Ce travail de fourmi permet de déceler plus facilement des profils de joueurs pouvant passer inaperçus aux yeux d’autres cellules de recrutement ou sous-utilisés dans d’autres structures. Les cibles sont donc moins prisées et par conséquent, moins chères. Citons quelques exemples :
- Neal MAUPAY : acheté pour 2M€ à Saint-Etienne, vendu pour 15.5M€ à Brighton
- Said BENRAHMA : acheté pour 1.7M€ à Nice, vendu pour 23M€ à West Ham
- Ollie WATKINS : acheté pour 7.2M€ à Exeter, vendu pour 34M€ à Aston Villa
- Andre GRAY : acheté pour 620K€ à Luton, vendu pour 12.6M€ à Burnley
- Ezri KONSA : acheté pour 2.85M€ à Charlton, vendu pour 13.2M€ à Aston Villa
- Ivan TONEY : acheté pour 5.6M€ à Peterborough, valeur actuelle estimée à 35M€
- Rico HENRY : acheté pour 1.8M€ à Walsall, valeur actuelle estimée à 20M€
Si les joueurs cités ci-dessus ont vu leur valeur marchande exploser, c’est parce qu’ils ont été performants sur le terrain. Ils ont tous contribué, de près ou de loin, à l’ascension du Brentford FC en Premier League en 2020, une première depuis 1947. Seulement huit ans ont été nécessaires à Benham pour accéder à la Premier League, le championnat le plus populaire du monde.

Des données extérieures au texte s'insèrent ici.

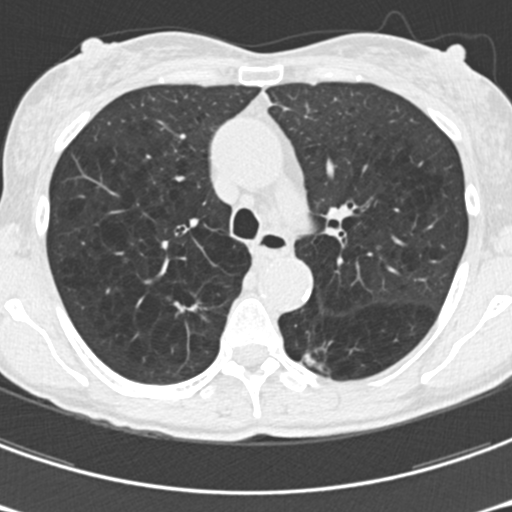
Chest CT (low-dose screening protocol), one axial image. Third screening round (two years after baseline). Lung window (W 1500 / L -600 HU). 2 mm slice thickness. Slice 58 of 176 in the series. 512 × 512 image matrix. Female participant, aged 61 years at enrolment. Current smoker at enrolment.
Lesion marked by an expert reader, bounding box <161,287,216,339> (left, top, right, bottom; pixels). The screening reader recorded 2 non-calcified nodules or masses ≥4 mm on this exam (right upper lobe, right upper lobe); which of them this box marks is not recorded. Official screen result: positive, other. Lung cancer was diagnosed 77 days after this screen: non-small cell carcinoma, right upper lobe, undifferentiated (G4), stage IA (AJCC 6th edition), 15 mm at pathology.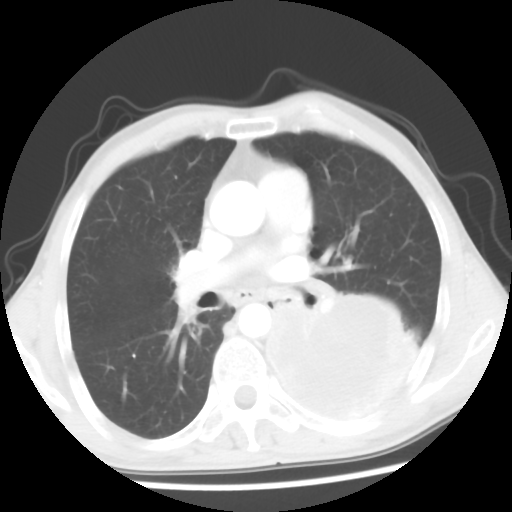
Chest CT, one axial slice. Slice 31 of 56 in the series (ordered by position). Reconstruction kernel STANDARD. 120 kVp. Lung window (W 1500 / L -600 HU). 5 mm slice thickness. 512 × 512 image matrix. Male patient, age 60 years. From the clinical record (not read from this slice): clinical TNM (as recorded): T4 N0 M0.
Outlined on this slice (bounding box drawn by a radiologist):
- lung tumour (recorded histology: squamous cell carcinoma): box from (x=249, y=286) to (x=416, y=428) px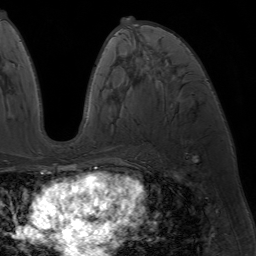
Breast MRI (dynamic contrast-enhanced), one axial slice. Position 35 of 64 along the scan axis. Cropped to one breast. Dynamic contrast-enhanced series, time point 2 of 7 at this slice position (early post-contrast). 1.5 T. TE 4.2 ms, TR 6.8 ms. 256 × 256 image matrix. Female patient.
Annotated regions visible in this slice (semi-automatically segmented with operator editing):
- enhancing-tissue mask used for the functional tumour volume (all voxels passing the contrast-enhancement thresholds inside the analysis volume; usually the tumour): bounding box (x1, y1, x2, y2) in pixels: (87, 18, 175, 173)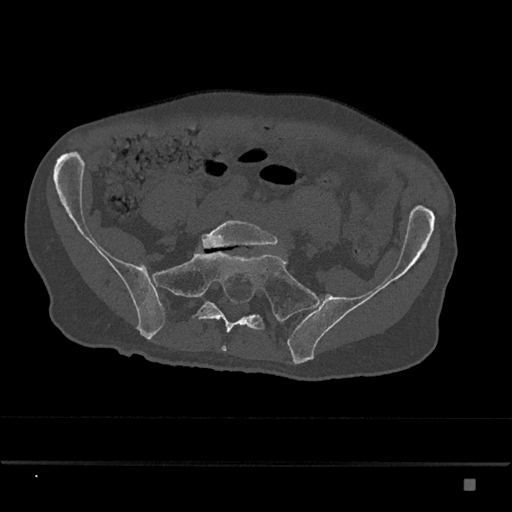
CT including the spine, one axial slice. Slice 225 of 797 in the series (ordered by position). Bone window (W 1800 / L 400 HU). 512 × 512 image matrix. Male patient, age 72 years. From the clinical record (not read from this slice): primary cancer: prostate.
Outlined on this slice (semi-automatically segmented with operator editing):
- L5 vertebra: bounding box (x1, y1, x2, y2) in pixels: (201, 220, 279, 249)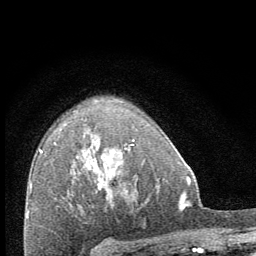
Breast MRI (dynamic contrast-enhanced), one axial slice. Position 47 of 64 along the scan axis. Cropped to one breast. Dynamic contrast-enhanced series, time point 2 of 8 at this slice position (early post-contrast). 1.5 T. TE 3.4 ms, TR 6.8 ms. 256 × 256 image matrix. Female patient.
Annotated regions visible in this slice (semi-automatic segmentation, software-assisted and operator-edited):
- enhancing-tissue mask used for the functional tumour volume (all voxels passing the contrast-enhancement thresholds inside the analysis volume; usually the tumour): bounding box [x1, y1, x2, y2] px = [112, 139, 134, 172]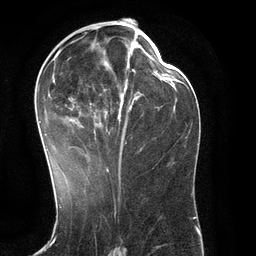
Breast MRI (dynamic contrast-enhanced), one axial slice. Position 58 of 134 along the scan axis. Cropped to one breast. Dynamic contrast-enhanced series, time point 2 of 6 at this slice position (early post-contrast). 3 T. TE 2.8 ms, TR 6.9 ms. 256 × 256 image matrix, field of view 190 × 190 mm. Female patient.
Outlined on this slice (semi-automatic segmentation, software-assisted and operator-edited):
- enhancing-tissue mask used for the functional tumour volume (all voxels passing the contrast-enhancement thresholds inside the analysis volume; usually the tumour): bounding box (x1, y1, x2, y2) in pixels: (38, 40, 136, 171)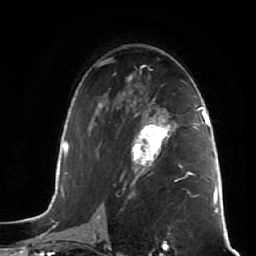
Breast MRI (dynamic contrast-enhanced), one axial slice. Slice 33 of 64 in the series (ordered by position). Cropped to one breast. Dynamic contrast-enhanced series, time point 2 of 7 at this slice position (early post-contrast). 1.5 T. TE 2.5 ms, TR 5.4 ms. 256 × 256 image matrix. Female patient.
Annotated regions visible in this slice (semi-automatic segmentation, software-assisted and operator-edited):
- enhancing-tissue mask used for the functional tumour volume (all voxels passing the contrast-enhancement thresholds inside the analysis volume; usually the tumour): bounding box (x1, y1, x2, y2) in pixels: (131, 113, 175, 173)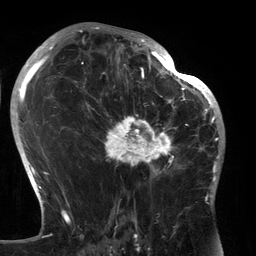
Breast MRI (dynamic contrast-enhanced), one axial slice. Position 80 of 134 along the scan axis. Cropped to one breast. Dynamic contrast-enhanced series, time point 2 of 6 at this slice position (early post-contrast). 3 T. TE 2.7 ms, TR 6.5 ms. 1.2 mm slice thickness. 256 × 256 image matrix, field of view 200 × 200 mm. Female patient.
Outlined on this slice (semi-automatic segmentation, software-assisted and operator-edited):
- enhancing-tissue mask used for the functional tumour volume (all voxels passing the contrast-enhancement thresholds inside the analysis volume; usually the tumour): box from (x=89, y=80) to (x=183, y=180) px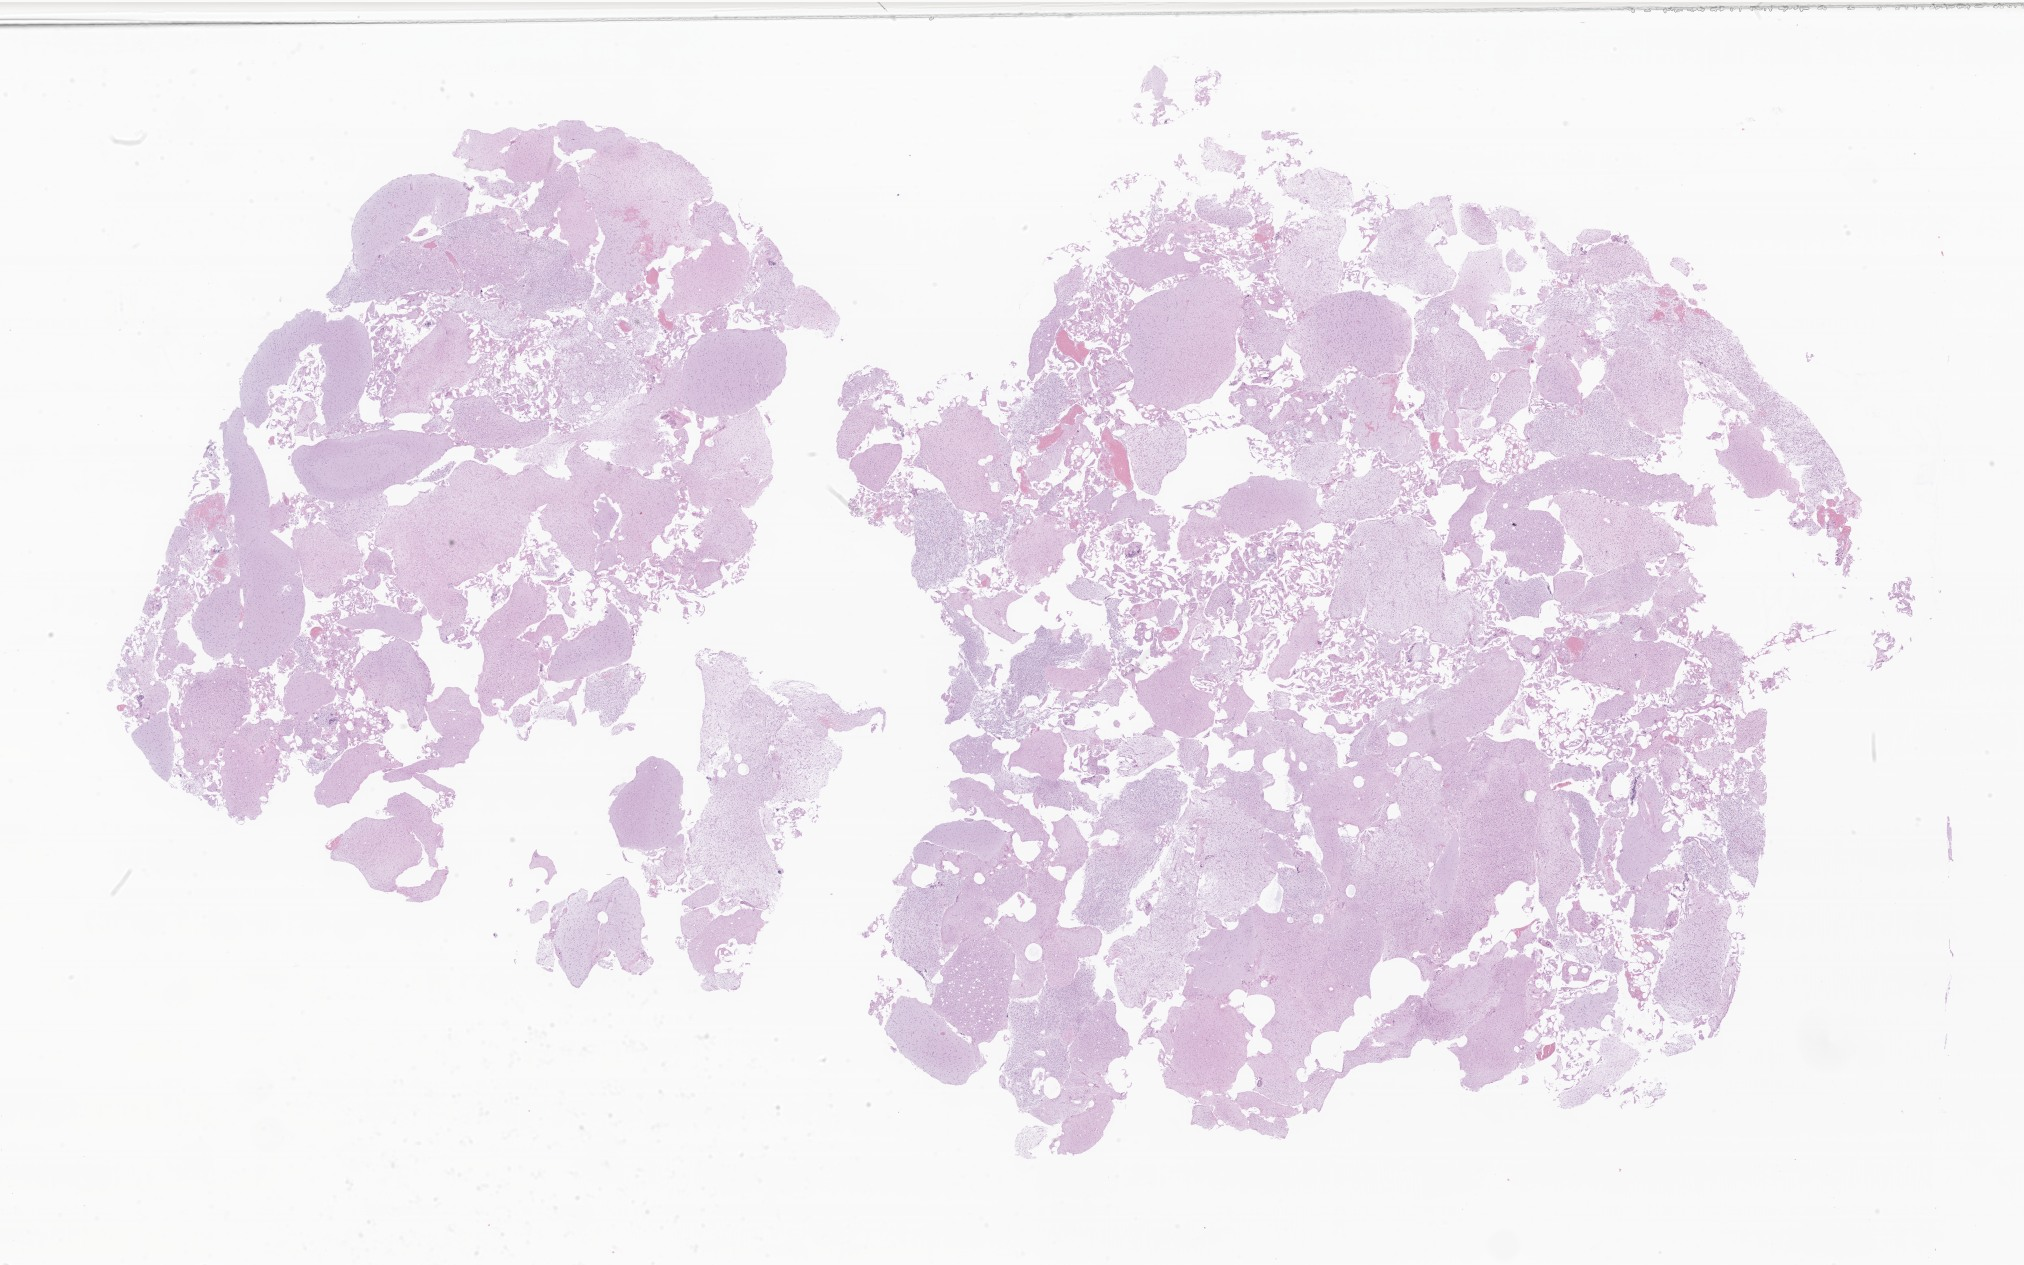
Digitized hematoxylin and eosin (H&E)-stained section of tumor tissue from the brain, whole scanned area (about 34.1 x 21.3 mm) shown as a low-resolution overview, formalin-fixed, paraffin-embedded (FFPE) tissue. Male patient, age 240 months (20 years).
Diagnosis (ICD-O-3 morphology term): Astrocytoma, NOS.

En seulement dix ans, Matthew Benham a sauvé son club de la faillite pour passer de la troisième division anglaise à la Premier League, il a construit son propre stade et la valeur du club est aujourd’hui estimée à plus de 300 millions de dollars… pour un investissement de 700 000$ au départ. Il a multiplié sa mise de départ par 420, tout cela en partie grâce à l’utilisation méthodique de la data.